Начало жизни | страница 88



Дедушка так часто рассказывает об этом, что люди уже бегут от него. И всякий раз дедушка изображает это происшествие по-иному. Последний раз он уже рассказывал, что красноармеец вошел в дом и упрашивал его: «Дедушка, может, тебе еще принести воды?»

Вот благодаря красноармейцу мы и помирились. Мама по такому случаю испекла гречневые коржи.

Вечерами у нас очень тоскливо, и я стараюсь не бывать дома. Прихожу домой только поесть и поспать. Но сегодня вечером мне некуда деться. В комсомольскую ячейку, где можно поиграть в политфанты и в шашки или так просто посидеть и поболтать, сегодня не пускают. Там музыка и народу полным-полно. Если б не дождь, я бы рад даже под окнами ячейки постоять.

Мокрый до нитки и весь грязный, я только что вошел в дом. Мне, конечно, обидно. Отца впустили. Зайвел, курьер райисполкома, просил даже прийти дедушку и мать. А меня, который уже выступает на митингах, меня, приятеля Бечека, он не пустил.

Я стал напирать, но он разозлился и столкнул меня с крыльца только потому, что мне еще нет восемнадцати. Сегодня в помещение ячейки могут входить лишь достигшие восемнадцатилетнего возраста и старше, потому что там выбирают местечковый Совет. И говорят, Бечека выберут председателем.

В ячейке сегодня горит столько ламп, что даже на улице светло. За окном сверкают косые нити дождя и поблескивает хорошо размятая грязь.

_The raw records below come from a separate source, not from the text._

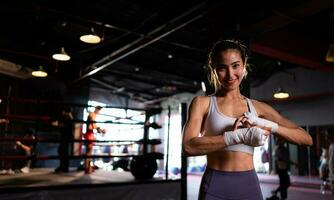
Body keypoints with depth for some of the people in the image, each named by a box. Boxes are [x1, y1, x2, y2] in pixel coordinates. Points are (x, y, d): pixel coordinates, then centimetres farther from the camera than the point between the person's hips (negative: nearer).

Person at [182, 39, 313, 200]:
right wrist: (240, 136, -25)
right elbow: (188, 146, -17)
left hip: (249, 186, 3)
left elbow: (306, 138, 3)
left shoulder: (258, 107, 6)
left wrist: (266, 124, -14)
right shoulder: (202, 102, -2)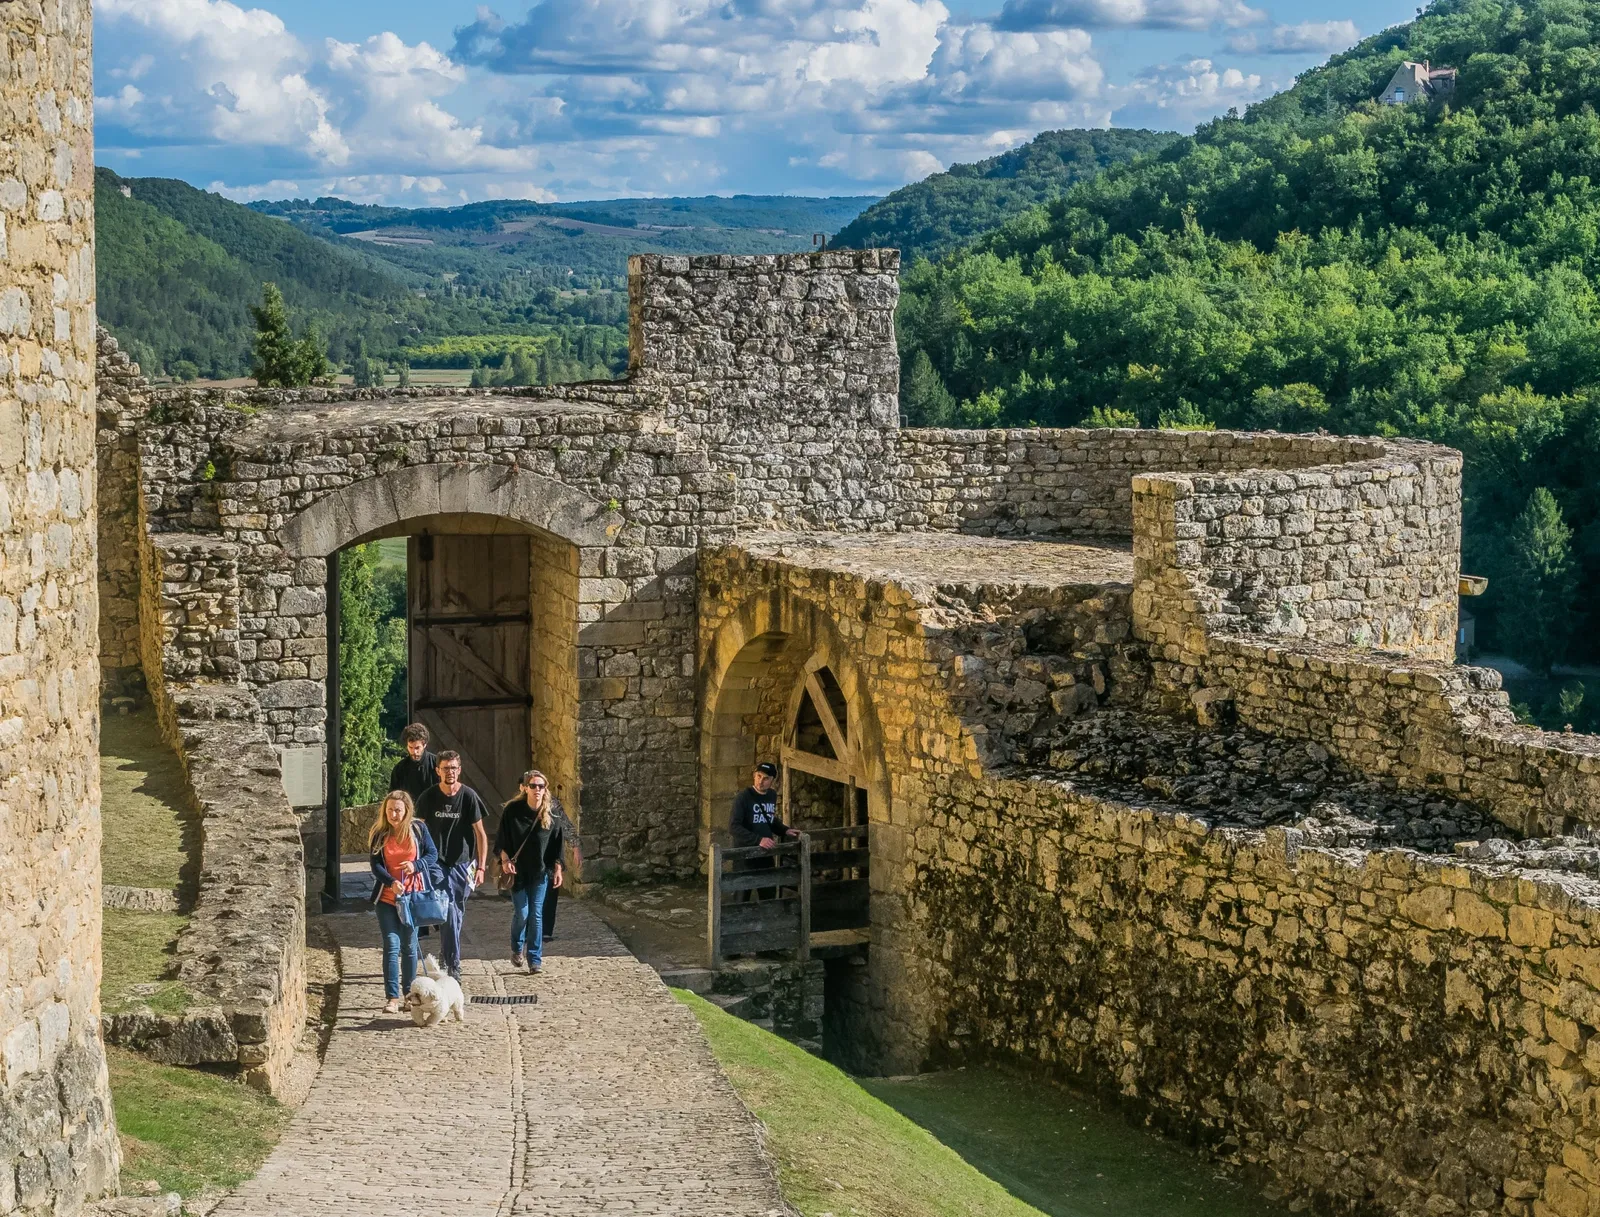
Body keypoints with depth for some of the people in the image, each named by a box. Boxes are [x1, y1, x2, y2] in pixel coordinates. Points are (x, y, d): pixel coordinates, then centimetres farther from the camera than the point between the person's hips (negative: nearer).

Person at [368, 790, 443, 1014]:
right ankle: (392, 997, -7)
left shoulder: (418, 828, -2)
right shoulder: (379, 834, -1)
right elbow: (376, 865, -4)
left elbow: (432, 854, 1)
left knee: (409, 946, 9)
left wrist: (416, 865, -19)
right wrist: (391, 882, -23)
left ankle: (409, 994, 20)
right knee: (391, 946, -7)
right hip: (387, 897, 0)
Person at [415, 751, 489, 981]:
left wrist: (481, 867, -8)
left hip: (463, 863, 1)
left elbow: (480, 833, -3)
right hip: (438, 863, -1)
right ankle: (453, 964, -8)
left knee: (457, 913, 8)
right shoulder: (429, 797, -4)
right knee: (449, 912, -11)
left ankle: (446, 955, 27)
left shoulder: (468, 796, -7)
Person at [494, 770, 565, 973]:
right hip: (518, 871, -1)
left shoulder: (551, 813, -1)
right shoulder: (512, 810, -6)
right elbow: (501, 840, 0)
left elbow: (557, 844, 5)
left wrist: (557, 870, 4)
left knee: (536, 914, 0)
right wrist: (505, 860, -12)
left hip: (540, 872, 1)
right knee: (522, 913, -4)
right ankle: (517, 949, 23)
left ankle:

Я дождался на улице Бечека и кинулся к нему, уверенный, что он тотчас проводит меня на собрание.

— Бечек! — ухватил я его за руку, чтобы все видели, что мы с ним приятели.

Но Бечек совершенно рассеян. Он переспрашивает меня несколько раз одно и то же.

— А? Что? Что значит — не впускают! — говорит он и смотрит на меня. — Не понимаю… Что такое? — Он слюнявит потухший окурок и в конце концов оставляет меня одного у дверей.

Мне становится стыдно. Заборами, чтобы никто не приметил, как я позорно отступаю, плетусь домой по темной, грязной улочке. Остервенело льет дождь, но я не спешу. А в темноте меня, как назло, преследуют звуки музыки. Я страшно зол, и все плачет во мне от досады.

Мама сидит и щиплет перья. На наших деревянных кроватях уже такая гора подушек, что и лечь негде, а она все заготовляет перья.

— Ошер, отчего так рано? — спрашивает она.

— Так! — отвечаю я. — Не люблю сидеть и смотреть, как выбирают местечковые Советы.

Принимаюсь ходить из угла в угол и насвистывать. Это я притворяюсь веселым. Разбрасываю и снова складываю свои книги. Но чувствую, что мама глаз с меня не сводит.